- From: Markus Ernst <derernst@gmx.ch>
- Date: Sun, 27 May 2012 14:23:19 +0200
- To: Adam Barth <w3c@adambarth.com>
- Cc: whatwg <whatwg@lists.whatwg.org>, Eric Seidel <eric@webkit.org>, Ojan Vafai <ojan@chromium.org>
Am 27.05.2012 12:19 schrieb Adam Barth: > On Sun, May 27, 2012 at 3:00 AM, Markus Ernst<derernst@gmx.ch> wrote: >> Am 27.05.2012 02:16 schrieb Adam Barth: >>> I've added a proposal to the wiki >>> <http://wiki.whatwg.org/wiki/AllowSeamless> about letting a document >>> indicate that it is willing to be displayed seamlessly with a >>> cross-origin parent. This proposal is a refinement of the approach >>> previously discussed in this thread: >>> <http://old.nabble.com/crossorigin-property-on-iframe-td33677754.html>. >>> >>> Let me know if you have any feedback. >> >> I have a strong feeling that per-origin control should be made easy for >> authors.

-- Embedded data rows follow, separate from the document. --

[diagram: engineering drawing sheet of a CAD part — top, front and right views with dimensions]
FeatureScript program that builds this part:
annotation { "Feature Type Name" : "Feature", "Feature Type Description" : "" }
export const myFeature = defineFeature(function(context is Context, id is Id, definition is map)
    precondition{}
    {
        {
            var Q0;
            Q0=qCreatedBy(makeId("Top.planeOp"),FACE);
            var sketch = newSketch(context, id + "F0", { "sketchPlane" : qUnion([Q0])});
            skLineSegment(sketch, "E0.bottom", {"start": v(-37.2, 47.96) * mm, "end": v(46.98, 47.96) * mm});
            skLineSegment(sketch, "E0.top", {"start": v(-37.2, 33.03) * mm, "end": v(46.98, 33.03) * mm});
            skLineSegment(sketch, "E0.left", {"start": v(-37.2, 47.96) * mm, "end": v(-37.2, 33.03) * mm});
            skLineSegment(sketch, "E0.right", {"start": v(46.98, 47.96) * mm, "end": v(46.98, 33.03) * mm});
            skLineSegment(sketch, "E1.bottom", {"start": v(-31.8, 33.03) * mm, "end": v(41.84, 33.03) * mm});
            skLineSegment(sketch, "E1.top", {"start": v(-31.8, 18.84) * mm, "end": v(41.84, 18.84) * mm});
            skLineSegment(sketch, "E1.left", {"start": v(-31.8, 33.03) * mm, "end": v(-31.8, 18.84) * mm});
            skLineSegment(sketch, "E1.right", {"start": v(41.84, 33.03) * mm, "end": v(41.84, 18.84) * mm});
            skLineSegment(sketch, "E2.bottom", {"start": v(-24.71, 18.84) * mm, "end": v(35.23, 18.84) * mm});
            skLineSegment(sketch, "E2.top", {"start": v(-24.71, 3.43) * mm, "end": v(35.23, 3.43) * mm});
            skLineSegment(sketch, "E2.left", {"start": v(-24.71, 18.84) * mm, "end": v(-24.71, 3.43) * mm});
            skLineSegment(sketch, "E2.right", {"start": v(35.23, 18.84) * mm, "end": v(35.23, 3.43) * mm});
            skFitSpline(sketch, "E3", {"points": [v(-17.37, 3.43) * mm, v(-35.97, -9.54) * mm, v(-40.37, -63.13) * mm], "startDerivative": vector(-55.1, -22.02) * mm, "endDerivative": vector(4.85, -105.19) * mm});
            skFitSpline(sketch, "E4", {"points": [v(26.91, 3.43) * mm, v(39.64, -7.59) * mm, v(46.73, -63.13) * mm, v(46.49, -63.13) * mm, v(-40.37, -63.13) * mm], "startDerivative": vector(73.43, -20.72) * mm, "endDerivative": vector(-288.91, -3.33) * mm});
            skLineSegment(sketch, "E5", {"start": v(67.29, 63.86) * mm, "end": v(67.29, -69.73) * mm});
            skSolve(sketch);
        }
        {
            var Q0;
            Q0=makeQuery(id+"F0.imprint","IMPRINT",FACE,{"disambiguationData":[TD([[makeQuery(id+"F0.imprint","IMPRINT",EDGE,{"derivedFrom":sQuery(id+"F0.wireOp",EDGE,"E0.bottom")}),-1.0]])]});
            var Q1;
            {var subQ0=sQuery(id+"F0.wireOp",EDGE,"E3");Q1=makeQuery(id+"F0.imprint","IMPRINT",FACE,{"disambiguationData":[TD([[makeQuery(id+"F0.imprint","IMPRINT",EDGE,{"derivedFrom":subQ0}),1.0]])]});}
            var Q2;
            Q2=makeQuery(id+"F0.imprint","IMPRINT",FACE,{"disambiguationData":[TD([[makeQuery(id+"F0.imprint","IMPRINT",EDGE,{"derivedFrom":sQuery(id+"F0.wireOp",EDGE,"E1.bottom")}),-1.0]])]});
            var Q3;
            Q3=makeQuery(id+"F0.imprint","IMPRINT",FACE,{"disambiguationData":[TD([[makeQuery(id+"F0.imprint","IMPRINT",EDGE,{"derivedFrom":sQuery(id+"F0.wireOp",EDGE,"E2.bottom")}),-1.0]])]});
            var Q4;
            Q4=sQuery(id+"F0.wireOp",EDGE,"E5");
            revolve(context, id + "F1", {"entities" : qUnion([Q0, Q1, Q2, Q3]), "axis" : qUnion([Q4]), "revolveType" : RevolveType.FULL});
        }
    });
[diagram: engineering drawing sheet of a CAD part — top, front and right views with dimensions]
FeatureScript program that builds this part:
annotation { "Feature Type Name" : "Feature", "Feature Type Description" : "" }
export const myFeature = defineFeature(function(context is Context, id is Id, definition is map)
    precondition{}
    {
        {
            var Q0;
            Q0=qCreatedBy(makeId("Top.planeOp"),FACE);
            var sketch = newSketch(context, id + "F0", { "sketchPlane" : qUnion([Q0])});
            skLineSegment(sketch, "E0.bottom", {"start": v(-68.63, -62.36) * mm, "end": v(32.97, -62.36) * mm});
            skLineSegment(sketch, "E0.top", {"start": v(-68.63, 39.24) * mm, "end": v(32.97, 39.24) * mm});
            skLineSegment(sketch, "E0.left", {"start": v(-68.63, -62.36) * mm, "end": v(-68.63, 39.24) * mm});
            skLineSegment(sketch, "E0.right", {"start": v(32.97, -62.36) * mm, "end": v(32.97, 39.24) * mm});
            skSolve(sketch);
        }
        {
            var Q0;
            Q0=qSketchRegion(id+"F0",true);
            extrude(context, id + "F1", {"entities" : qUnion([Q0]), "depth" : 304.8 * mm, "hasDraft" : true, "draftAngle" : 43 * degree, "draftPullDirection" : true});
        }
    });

I must admit that I am not familiar with the mechanisms you name, >> Frame-Options and ancestor-origins - and both are quite hard to google for. >> From what I found I assume both are about HTTP headers. >> >> If they are solutions that can be used easily with server-side languages >> such as PHP, I think we can live with it. But anyway it is a complication; >> I'd personnally prefer something like >> allowseemles="example.org, *.example.org, shop.otherdomain.com" >> >> Or maybe space separated, and separate inherit-style with comma: >> allowseemles="example.org *.example.org shop.otherdomain.com, inherit-style" >> >> (Regardless of whether it is in the HTML element or in a META element.) > > I had difficulty coming up with use cases that weren't better served > with frame-ancestors and/or Frame-Options. Do you have a specific use > case in mind to explain your feelings? My use case is a content provider, who provides e.g. a Sudoku application or a weather forecast for wind surfers. Paying customers are allowed to embed the content seamlessly in their web sites. The content can also be embedded for free, but not seamlessly. The content provider includes some corporate info, such as his/her own logo, and a "provided by XY" notice and link to his/her own page. The paying customers then can apply their own styling, and set the corporate info to "display:none" in the style sheet of the top document, via seamless embedding.